### Consigne 1
Reproduisez à l'identique le passage de l'extrait consacré aux enregistrements de Beethoven compris entre « Coffret de huit » et « sinon de génie. », ces deux bornes incluses.

### Extrait

_____

Ludwig van Beethoven : Sonates pour piano n° 30, opus 109, n° 31, opus 110, et n° 32, opus 111

Evgeni Koroliov (piano)
Enregistré à la Jesus-Christus-Kirche Dahlem, Berlin (2014) – 66’06
Tacet 208 – Notice de présentation en français, allemand et anglais


 Sélectionné par la rédaction





Ludwig van Beethoven : Sonates pour piano n° 29 «Hammerklavier», opus 106, et n° 30, opus 109
Evgenia Rubinova (piano)
Dates et lieu d’enregistrement non précisés – 60’59
Telos Music TLS 193 – Notice de présentation en allemand et anglais





Ludwig van Beethoven : Sonate pour piano n° 29 «Hammerklavier», opus 106
Johannes Brahms : Sonate pour piano n° 1, opus 1

Lukas Geniusas (piano)
Enregistré à Westvest Church, Schiedam (26 avril 2014) – 65’07
Piano Classics PCL0075 – Notice de présentation en anglais





«Beethoven. Variations»
Ludwig van Beethoven : Sonates pour piano n° 19, opus 49 n° 1, et n° 20, opus 49 n° 2 – Fantaisie pour piano, opus 77 – Variations sur un thème original en mi bémol majeur «Eroica», opus 35 – Variations sur un thème original en ut mineur, WoO 80

Olga Pashchenko (pianoforte)
Enregistré en l’église Saint-Marcel, Paris (14-16 mai 2014) – 61’48
Alpha 201 – Notice de présentation en français, allemand et anglais





Ludwig van Beethoven : Les Sonates pour piano
Maurizio Pollini (piano)
Enregistré en studio à la Herkulessaal, Residenz, Munich (juin 1975 [Opus 109, 110], septembre 1976 [Opus 106], janvier 1977 [Opus 101, 111], juin 1988 [Opus 79, 81a], mai et juin 1991 [Opus 27, 28], juin [Opus 54, 57, 78, 90] et septembre [Opus 10, 13] 2002, septembre 2006 [Opus 2], mai et juin 2012 [Opus 14, 22], juin 2013 et juin 2014 [Opus 31, 49]) et au KKL, Lucerne (janvier 2012 [Opus 7]) et en public au Musikverein, Vienne (janvier [Opus 26] et février [Opus 53] 1997) – 586’12 (Opus 31 et 49: 75’20)
Coffret de huit disques DG 479 4120 (ou disque 479 4325 pour les seuls Opus 31 et 49) – Notice de présentation en français, allemand et anglais


        


Le marché du disque ne cesse de déverser, à un rythme qui ne faiblit pas, des enregistrements de la musique pour piano seul de Ludwig van Beethoven (1770-1827). De cette pluie continue, on doit parfois s’abriter – et d’autres fois s’abandonner à une douche de talent, sinon de génie.

_____

### Données fournies
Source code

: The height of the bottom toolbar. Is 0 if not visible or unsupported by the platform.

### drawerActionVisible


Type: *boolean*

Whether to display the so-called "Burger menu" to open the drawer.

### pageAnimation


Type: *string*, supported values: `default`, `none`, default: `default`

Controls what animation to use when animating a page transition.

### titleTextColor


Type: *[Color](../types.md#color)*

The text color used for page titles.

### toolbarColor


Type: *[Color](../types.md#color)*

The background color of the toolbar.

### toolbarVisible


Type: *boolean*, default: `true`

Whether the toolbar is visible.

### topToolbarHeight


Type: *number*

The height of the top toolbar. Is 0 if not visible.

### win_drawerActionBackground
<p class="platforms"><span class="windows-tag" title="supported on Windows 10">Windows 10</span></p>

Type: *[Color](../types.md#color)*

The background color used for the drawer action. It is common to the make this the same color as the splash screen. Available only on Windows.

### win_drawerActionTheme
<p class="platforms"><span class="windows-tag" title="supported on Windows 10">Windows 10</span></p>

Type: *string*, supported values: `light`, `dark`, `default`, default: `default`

_____

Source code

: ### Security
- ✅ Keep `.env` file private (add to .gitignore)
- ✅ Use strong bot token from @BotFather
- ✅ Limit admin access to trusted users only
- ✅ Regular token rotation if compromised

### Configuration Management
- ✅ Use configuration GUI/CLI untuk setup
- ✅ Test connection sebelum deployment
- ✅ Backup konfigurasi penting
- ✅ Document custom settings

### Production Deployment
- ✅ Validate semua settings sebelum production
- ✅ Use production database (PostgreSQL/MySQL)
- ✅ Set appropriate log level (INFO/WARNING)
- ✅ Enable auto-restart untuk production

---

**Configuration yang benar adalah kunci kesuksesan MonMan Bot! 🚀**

_____

### Consigne 2
Renvoyez sans la moindre modification les lignes du listing comprises entre celle qui contient « ### Configuration Management » et celle qui contient « MonMan Bot! 🚀** », ces deux lignes incluses.

### Solution du problème 1
Coffret de huit disques DG 479 4120 (ou disque 479 4325 pour les seuls Opus 31 et 49) – Notice de présentation en français, allemand et anglais


        


Le marché du disque ne cesse de déverser, à un rythme qui ne faiblit pas, des enregistrements de la musique pour piano seul de Ludwig van Beethoven (1770-1827). De cette pluie continue, on doit parfois s’abriter – et d’autres fois s’abandonner à une douche de talent, sinon de génie.

### Solution du problème 2
### Configuration Management
- ✅ Use configuration GUI/CLI untuk setup
- ✅ Test connection sebelum deployment
- ✅ Backup konfigurasi penting
- ✅ Document custom settings

### Production Deployment
- ✅ Validate semua settings sebelum production
- ✅ Use production database (PostgreSQL/MySQL)
- ✅ Set appropriate log level (INFO/WARNING)
- ✅ Enable auto-restart untuk production

---

**Configuration yang benar adalah kunci kesuksesan MonMan Bot! 🚀**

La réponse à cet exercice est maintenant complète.